Allan Johns

Personal information
- Date of birth: 13 June 1925
- Date of death: 25 June 2012 (aged 87)

Senior career*
- Years: Team / Apps / (Gls)
- 1943–1959: Adamstown Rosebud / 310

International career
- 1948–1950: Australia / 10 / (6)

= Allan Johns =

Australian soccer player (1925–2012)

Allan Johns (13 June 1925 – 25 June 2012) was an Australian soccer player who played for Adamstown Rosebud. Johns played 10 full international matches for Australia.

==Club career==
Johns began playing at high school, before joining Adamstown Rosebud, the club where his father Harold had played with in the 1920s. After playing junior football with Rosebud, he made his senior debut for the club in 1943.

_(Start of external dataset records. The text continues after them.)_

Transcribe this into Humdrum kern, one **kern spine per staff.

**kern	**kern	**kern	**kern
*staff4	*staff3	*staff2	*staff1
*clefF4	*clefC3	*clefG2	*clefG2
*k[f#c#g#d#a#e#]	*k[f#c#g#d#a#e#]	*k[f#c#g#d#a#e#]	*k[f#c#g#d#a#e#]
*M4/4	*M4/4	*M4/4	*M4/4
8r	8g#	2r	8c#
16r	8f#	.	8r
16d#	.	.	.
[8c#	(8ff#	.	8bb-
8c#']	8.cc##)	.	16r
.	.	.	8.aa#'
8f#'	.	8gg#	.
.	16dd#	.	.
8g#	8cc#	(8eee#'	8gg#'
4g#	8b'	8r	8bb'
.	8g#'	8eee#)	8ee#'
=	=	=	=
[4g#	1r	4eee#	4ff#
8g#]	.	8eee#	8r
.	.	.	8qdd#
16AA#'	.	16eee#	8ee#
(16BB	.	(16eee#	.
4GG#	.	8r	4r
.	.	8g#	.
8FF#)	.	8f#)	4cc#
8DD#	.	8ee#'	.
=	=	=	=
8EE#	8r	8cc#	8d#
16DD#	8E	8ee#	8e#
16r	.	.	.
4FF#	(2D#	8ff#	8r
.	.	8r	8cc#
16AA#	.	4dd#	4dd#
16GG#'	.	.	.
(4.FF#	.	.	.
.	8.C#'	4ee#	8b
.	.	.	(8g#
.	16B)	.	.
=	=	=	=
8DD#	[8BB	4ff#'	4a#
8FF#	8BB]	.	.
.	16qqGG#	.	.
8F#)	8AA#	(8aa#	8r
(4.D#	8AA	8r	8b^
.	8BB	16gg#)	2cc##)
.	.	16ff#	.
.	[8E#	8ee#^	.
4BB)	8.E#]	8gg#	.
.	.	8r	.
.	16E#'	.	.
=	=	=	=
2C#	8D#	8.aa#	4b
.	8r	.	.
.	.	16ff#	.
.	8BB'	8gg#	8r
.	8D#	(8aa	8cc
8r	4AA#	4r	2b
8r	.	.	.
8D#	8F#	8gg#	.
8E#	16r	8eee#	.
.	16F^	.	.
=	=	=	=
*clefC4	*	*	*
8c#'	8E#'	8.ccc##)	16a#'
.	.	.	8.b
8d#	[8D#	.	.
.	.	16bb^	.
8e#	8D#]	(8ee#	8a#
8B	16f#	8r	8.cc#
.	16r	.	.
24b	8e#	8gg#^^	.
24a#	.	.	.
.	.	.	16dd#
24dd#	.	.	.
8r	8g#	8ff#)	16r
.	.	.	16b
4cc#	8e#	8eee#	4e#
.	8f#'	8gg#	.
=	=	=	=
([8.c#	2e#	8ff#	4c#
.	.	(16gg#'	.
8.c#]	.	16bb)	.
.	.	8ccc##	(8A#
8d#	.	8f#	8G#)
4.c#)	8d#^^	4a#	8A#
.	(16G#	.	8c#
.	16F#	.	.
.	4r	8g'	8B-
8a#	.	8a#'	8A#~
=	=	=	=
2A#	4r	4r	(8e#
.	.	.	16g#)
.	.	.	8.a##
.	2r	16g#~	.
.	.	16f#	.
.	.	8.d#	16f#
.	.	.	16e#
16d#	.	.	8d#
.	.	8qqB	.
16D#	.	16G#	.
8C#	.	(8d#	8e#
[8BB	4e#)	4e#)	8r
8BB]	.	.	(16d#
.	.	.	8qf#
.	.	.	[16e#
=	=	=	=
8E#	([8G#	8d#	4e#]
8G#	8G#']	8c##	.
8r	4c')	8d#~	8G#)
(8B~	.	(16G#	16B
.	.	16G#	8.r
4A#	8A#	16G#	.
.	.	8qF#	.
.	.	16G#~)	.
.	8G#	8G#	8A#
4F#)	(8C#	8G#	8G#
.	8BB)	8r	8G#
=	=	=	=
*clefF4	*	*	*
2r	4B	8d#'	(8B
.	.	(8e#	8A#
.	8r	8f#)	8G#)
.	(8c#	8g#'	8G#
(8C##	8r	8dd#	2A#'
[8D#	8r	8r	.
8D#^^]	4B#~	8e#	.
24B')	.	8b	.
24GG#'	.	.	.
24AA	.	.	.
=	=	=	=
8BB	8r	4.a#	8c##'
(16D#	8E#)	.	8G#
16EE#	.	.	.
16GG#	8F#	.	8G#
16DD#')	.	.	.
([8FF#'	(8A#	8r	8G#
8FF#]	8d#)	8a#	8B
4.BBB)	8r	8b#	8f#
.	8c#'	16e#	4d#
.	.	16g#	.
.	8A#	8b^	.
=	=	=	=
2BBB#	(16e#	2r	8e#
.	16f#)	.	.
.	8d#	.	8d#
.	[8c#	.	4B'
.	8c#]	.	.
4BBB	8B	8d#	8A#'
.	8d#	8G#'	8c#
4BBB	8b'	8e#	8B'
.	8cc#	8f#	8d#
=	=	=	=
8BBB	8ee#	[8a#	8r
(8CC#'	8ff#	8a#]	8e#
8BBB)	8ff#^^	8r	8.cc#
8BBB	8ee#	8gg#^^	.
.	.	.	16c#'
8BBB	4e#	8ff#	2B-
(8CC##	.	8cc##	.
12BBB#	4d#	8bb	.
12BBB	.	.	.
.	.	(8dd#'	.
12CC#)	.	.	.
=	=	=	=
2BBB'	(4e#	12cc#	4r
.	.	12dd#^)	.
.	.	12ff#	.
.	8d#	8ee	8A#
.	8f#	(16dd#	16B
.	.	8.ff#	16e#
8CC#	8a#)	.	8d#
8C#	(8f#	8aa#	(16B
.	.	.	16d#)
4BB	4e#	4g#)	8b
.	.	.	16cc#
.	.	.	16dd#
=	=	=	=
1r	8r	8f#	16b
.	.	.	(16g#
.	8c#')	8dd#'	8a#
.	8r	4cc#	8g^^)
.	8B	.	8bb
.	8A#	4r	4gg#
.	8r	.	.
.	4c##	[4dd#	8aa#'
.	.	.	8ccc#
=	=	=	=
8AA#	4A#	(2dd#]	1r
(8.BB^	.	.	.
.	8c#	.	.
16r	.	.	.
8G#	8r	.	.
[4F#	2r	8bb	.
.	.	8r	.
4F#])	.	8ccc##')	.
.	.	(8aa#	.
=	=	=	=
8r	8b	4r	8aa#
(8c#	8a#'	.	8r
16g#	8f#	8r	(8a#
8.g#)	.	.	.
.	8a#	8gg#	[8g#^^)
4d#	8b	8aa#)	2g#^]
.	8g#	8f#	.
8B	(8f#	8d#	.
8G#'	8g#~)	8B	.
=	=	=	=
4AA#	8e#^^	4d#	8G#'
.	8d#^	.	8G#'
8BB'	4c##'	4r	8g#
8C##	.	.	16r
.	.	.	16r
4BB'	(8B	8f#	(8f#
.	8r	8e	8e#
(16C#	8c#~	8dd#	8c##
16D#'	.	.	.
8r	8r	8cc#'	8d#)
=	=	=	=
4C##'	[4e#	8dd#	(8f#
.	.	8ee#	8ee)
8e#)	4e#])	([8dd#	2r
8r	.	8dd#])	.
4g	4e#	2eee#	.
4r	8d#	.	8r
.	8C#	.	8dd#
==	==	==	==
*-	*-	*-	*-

In 1954, a testimonial match was played in Johns' honour and several players travelled from Brisbane and Sydney to attend.

He retired from playing 1959, having played over 300 times for Rosebud.

==International career==
Having already represented the state of New South Wales in 1946, Johns was selected for Australia's 1948 tour of New Zealand, where he made his national team debut in a 6–0 defeat of the local team in Wellington.

==Post-playing career==
Johns served as president of Adamstown Rosebud in 1963 and 1964.

==Later life and legacy==
Johns received a number of honours in his later life. He was in the inaugural intake of the Australian Soccer Hall of Fame (later renamed the Football Australia Hall of Fame) in 1999. In 2002, the new grandstand at Adamstown Oval was named in his honour.

Johns died on 25 June 2012, aged 87.